Nog los van de politieke en ideologische verschillen tussen de afzonderlijke etnische groepen, zijn er ook grote verschillen binnen de afzonderlijke etnische groepen. Naast STIPT is er de zogenoemde Turks Nederlandse Theater Project. Zo beschrijft Roozemond een moment dat de Turkse deelnemers aan het project met elkaar discussiëren over de invulling van het project en dat acteur Ali Cifteci, op dat moment 18 jaar en net uit Roermond, het woord vraagt en met zachte stem zegt: ‘Mag ik als Limburger nu ook wat zeggen?’

En zo zijn er meerdere momenten van wrijving en ontstaan er achter de schermen steeds weer nieuwe coalities. Een aantal makers weigert bij voorbaat met STIPT mee te doen, niet zozeer omdat ze moeite hebben met de autoritaire houding (laatkomers werden resoluut weggestuurd) van Collins, maar vooral vanwege het feit dat hij openlijk gay is. Toch gaat voor het merendeel van de deelnemers aan STIPT een wereld open. Zij realiseren zich voor het eerst dat zij niet bezig zijn met ‘migrantentheater’, maar aan de basis staan van een nieuwe beweging, die een nieuwe realiteit vertegenwoordigt in Nederland. De eerste trainingsjaren van STIPT worden afgesloten met het zogenoemde Stagedoorfestival waar een steeds breder en divers publiek op afkomt. Daarnaast haken steeds meer theaters aan zoals De Balie, De Engelenbak, het Tropentheater, Lantaren Venster in Rotterdam en RASA in Utrecht. Tijdens het eerste Stagedoor Colloquium in 1984 wordt drie dagen lang getracht zicht te krijgen op wat er precies gebeurt, en te inventariseren waar de knelpunten liggen. Men heeft duidelijk geleerd van vergelijkbare bijeenkomsten uit het verleden die nogal rumoerig verliepen en waarna men achteraf niet in staat bleek om gezamenlijke aanbevelingen te doen. De organisatoren van het festival besluiten de ontwikkelingen te duiden vanuit het theatervak in plaats van een sociologische of cultuurpolitieke benadering te hanteren. Het is een van de eerste keren in Nederland dat theatermakers van verschillende etnische herkomst op deze wijze inhoudelijk discussiëren over de positie van het theater dat zij maken in West-Europa. Hier is een cultureel diverse intellectuele voorhoede aan het woord die later, op het toneel, op televisie en in commissies veel van zich laat horen.

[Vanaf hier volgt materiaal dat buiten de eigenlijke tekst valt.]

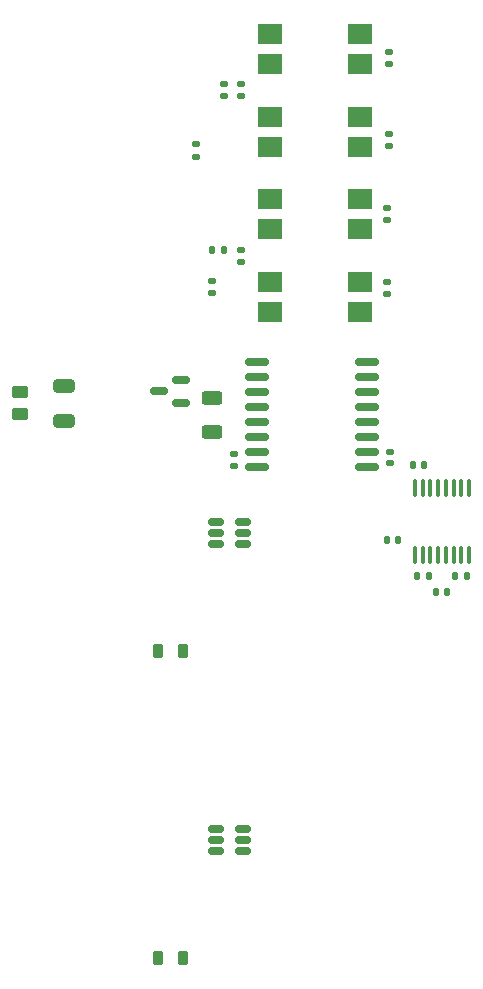
<source format=gbr>
%TF.GenerationSoftware,KiCad,Pcbnew,6.0.5+dfsg-1~bpo11+1*%
%TF.CreationDate,2023-01-13T20:51:22+00:00*%
%TF.ProjectId,nascontrol-remote,6e617363-6f6e-4747-926f-6c2d72656d6f,rev?*%
%TF.SameCoordinates,Original*%
%TF.FileFunction,Paste,Top*%
%TF.FilePolarity,Positive*%
%FSLAX46Y46*%
G04 Gerber Fmt 4.6, Leading zero omitted, Abs format (unit mm)*
G04 Created by KiCad (PCBNEW 6.0.5+dfsg-1~bpo11+1) date 2023-01-13 20:51:22*
%MOMM*%
%LPD*%
G01*
G04 APERTURE LIST*
G04 Aperture macros list*
%AMRoundRect*
0 Rectangle with rounded corners*
0 $1 Rounding radius*
0 $2 $3 $4 $5 $6 $7 $8 $9 X,Y pos of 4 corners*
0 Add a 4 corners polygon primitive as box body*
4,1,4,$2,$3,$4,$5,$6,$7,$8,$9,$2,$3,0*
0 Add four circle primitives for the rounded corners*
1,1,$1+$1,$2,$3*
1,1,$1+$1,$4,$5*
1,1,$1+$1,$6,$7*
1,1,$1+$1,$8,$9*
0 Add four rect primitives between the rounded corners*
20,1,$1+$1,$2,$3,$4,$5,0*
20,1,$1+$1,$4,$5,$6,$7,0*
20,1,$1+$1,$6,$7,$8,$9,0*
20,1,$1+$1,$8,$9,$2,$3,0*%
G04 Aperture macros list end*
%ADD10RoundRect,0.140000X-0.140000X-0.170000X0.140000X-0.170000X0.140000X0.170000X-0.140000X0.170000X0*%
%ADD11RoundRect,0.218750X-0.218750X-0.381250X0.218750X-0.381250X0.218750X0.381250X-0.218750X0.381250X0*%
%ADD12RoundRect,0.150000X-0.512500X-0.150000X0.512500X-0.150000X0.512500X0.150000X-0.512500X0.150000X0*%
%ADD13R,2.000000X1.780000*%
%ADD14RoundRect,0.250000X0.625000X-0.312500X0.625000X0.312500X-0.625000X0.312500X-0.625000X-0.312500X0*%
%ADD15RoundRect,0.135000X0.185000X-0.135000X0.185000X0.135000X-0.185000X0.135000X-0.185000X-0.135000X0*%
%ADD16RoundRect,0.150000X0.875000X0.150000X-0.875000X0.150000X-0.875000X-0.150000X0.875000X-0.150000X0*%
%ADD17RoundRect,0.135000X-0.185000X0.135000X-0.185000X-0.135000X0.185000X-0.135000X0.185000X0.135000X0*%
%ADD18RoundRect,0.250000X-0.650000X0.325000X-0.650000X-0.325000X0.650000X-0.325000X0.650000X0.325000X0*%
%ADD19RoundRect,0.140000X0.170000X-0.140000X0.170000X0.140000X-0.170000X0.140000X-0.170000X-0.140000X0*%
%ADD20RoundRect,0.150000X0.587500X0.150000X-0.587500X0.150000X-0.587500X-0.150000X0.587500X-0.150000X0*%
%ADD21RoundRect,0.100000X0.100000X-0.637500X0.100000X0.637500X-0.100000X0.637500X-0.100000X-0.637500X0*%
%ADD22RoundRect,0.140000X0.140000X0.170000X-0.140000X0.170000X-0.140000X-0.170000X0.140000X-0.170000X0*%
%ADD23RoundRect,0.135000X0.135000X0.185000X-0.135000X0.185000X-0.135000X-0.185000X0.135000X-0.185000X0*%
%ADD24RoundRect,0.250000X-0.450000X0.262500X-0.450000X-0.262500X0.450000X-0.262500X0.450000X0.262500X0*%
G04 APERTURE END LIST*
D10*
%TO.C,C202*%
X137500000Y-111000000D03*
X138460000Y-111000000D03*
%TD*%
D11*
%TO.C,FB302*%
X113937500Y-116000000D03*
X116062500Y-116000000D03*
%TD*%
D12*
%TO.C,U301*%
X118862500Y-131050000D03*
X118862500Y-132000000D03*
X118862500Y-132950000D03*
X121137500Y-132950000D03*
X121137500Y-132000000D03*
X121137500Y-131050000D03*
%TD*%
D10*
%TO.C,C201*%
X135920000Y-109600000D03*
X136880000Y-109600000D03*
%TD*%
D13*
%TO.C,U102*%
X123465000Y-84730000D03*
X123465000Y-87270000D03*
X131085000Y-87270000D03*
X131085000Y-84730000D03*
%TD*%
D14*
%TO.C,R201*%
X118500000Y-97462500D03*
X118500000Y-94537500D03*
%TD*%
D15*
%TO.C,R105*%
X118550000Y-85660000D03*
X118550000Y-84640000D03*
%TD*%
D16*
%TO.C,U202*%
X131650000Y-100370000D03*
X131650000Y-99100000D03*
X131650000Y-97830000D03*
X131650000Y-96560000D03*
X131650000Y-95290000D03*
X131650000Y-94020000D03*
X131650000Y-92750000D03*
X131650000Y-91480000D03*
X122350000Y-91480000D03*
X122350000Y-92750000D03*
X122350000Y-94020000D03*
X122350000Y-95290000D03*
X122350000Y-96560000D03*
X122350000Y-97830000D03*
X122350000Y-99100000D03*
X122350000Y-100370000D03*
%TD*%
D17*
%TO.C,R102*%
X121000000Y-67990000D03*
X121000000Y-69010000D03*
%TD*%
D15*
%TO.C,R107*%
X117200000Y-74110000D03*
X117200000Y-73090000D03*
%TD*%
D13*
%TO.C,U104*%
X131085000Y-73270000D03*
X131085000Y-70730000D03*
X123465000Y-70730000D03*
X123465000Y-73270000D03*
%TD*%
D18*
%TO.C,C101*%
X106000000Y-93525000D03*
X106000000Y-96475000D03*
%TD*%
D19*
%TO.C,C207*%
X133600000Y-100080000D03*
X133600000Y-99120000D03*
%TD*%
D13*
%TO.C,U101*%
X123465000Y-77730000D03*
X123465000Y-80270000D03*
X131085000Y-80270000D03*
X131085000Y-77730000D03*
%TD*%
D20*
%TO.C,D201*%
X115937500Y-94950000D03*
X115937500Y-93050000D03*
X114062500Y-94000000D03*
%TD*%
D17*
%TO.C,R104*%
X121000000Y-81990000D03*
X121000000Y-83010000D03*
%TD*%
D10*
%TO.C,C206*%
X135520000Y-100200000D03*
X136480000Y-100200000D03*
%TD*%
D17*
%TO.C,R111*%
X133500000Y-72240000D03*
X133500000Y-73260000D03*
%TD*%
%TO.C,R106*%
X119500000Y-67990000D03*
X119500000Y-69010000D03*
%TD*%
D21*
%TO.C,U201*%
X135725000Y-107862500D03*
X136375000Y-107862500D03*
X137025000Y-107862500D03*
X137675000Y-107862500D03*
X138325000Y-107862500D03*
X138975000Y-107862500D03*
X139625000Y-107862500D03*
X140275000Y-107862500D03*
X140275000Y-102137500D03*
X139625000Y-102137500D03*
X138975000Y-102137500D03*
X138325000Y-102137500D03*
X137675000Y-102137500D03*
X137025000Y-102137500D03*
X136375000Y-102137500D03*
X135725000Y-102137500D03*
%TD*%
D13*
%TO.C,U103*%
X131085000Y-66270000D03*
X131085000Y-63730000D03*
X123465000Y-63730000D03*
X123465000Y-66270000D03*
%TD*%
D22*
%TO.C,C203*%
X134280000Y-106600000D03*
X133320000Y-106600000D03*
%TD*%
D11*
%TO.C,FB301*%
X113937500Y-142000000D03*
X116062500Y-142000000D03*
%TD*%
D17*
%TO.C,R103*%
X133300000Y-84740000D03*
X133300000Y-85760000D03*
%TD*%
D23*
%TO.C,R110*%
X119510000Y-82000000D03*
X118490000Y-82000000D03*
%TD*%
D10*
%TO.C,C204*%
X139120000Y-109600000D03*
X140080000Y-109600000D03*
%TD*%
D24*
%TO.C,R109*%
X102250000Y-94087500D03*
X102250000Y-95912500D03*
%TD*%
D19*
%TO.C,C205*%
X120400000Y-100280000D03*
X120400000Y-99320000D03*
%TD*%
D12*
%TO.C,U302*%
X118862500Y-105050000D03*
X118862500Y-106000000D03*
X118862500Y-106950000D03*
X121137500Y-106950000D03*
X121137500Y-106000000D03*
X121137500Y-105050000D03*
%TD*%
D17*
%TO.C,R108*%
X133500000Y-65240000D03*
X133500000Y-66260000D03*
%TD*%
%TO.C,R101*%
X133300000Y-78490000D03*
X133300000Y-79510000D03*
%TD*%
M02*

</source>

De opkomst van deze nieuwe voorhoede en het einde van STIPT vallen ongeveer samen in 1985. STIPT sterft een zachte dood nadat de Nederlandse overheid, door de economische recessie, besluit te bezuinigen op het budget voor minderhedentheater. Het STIPT-geld moet voortaan ingezet worden in andere ‘probleemvelden’. Het zou nog tot 1986 duren voordat Collins en Henk Tjon theatergroep De Nieuw Amsterdam (DNA) oprichten, en ook dat gaat niet zonder slag of stoot. Eerst maken ze nog samen de spraakmakende voorstelling The Kingdom met een voor Nederlandse begrippen grote cultureel diverse cast van veertig spelers. Met The Kingdom laten ze misschien wel voor het eerst zien wat zij wilden realiseren met theater. Het duurt vervolgens nog twee jaar voordat ze met DNA een plek krijgen in het kunstenplan. Collins zelf sterft een decennium later. Hij laat een indrukwekkende erfenis achter.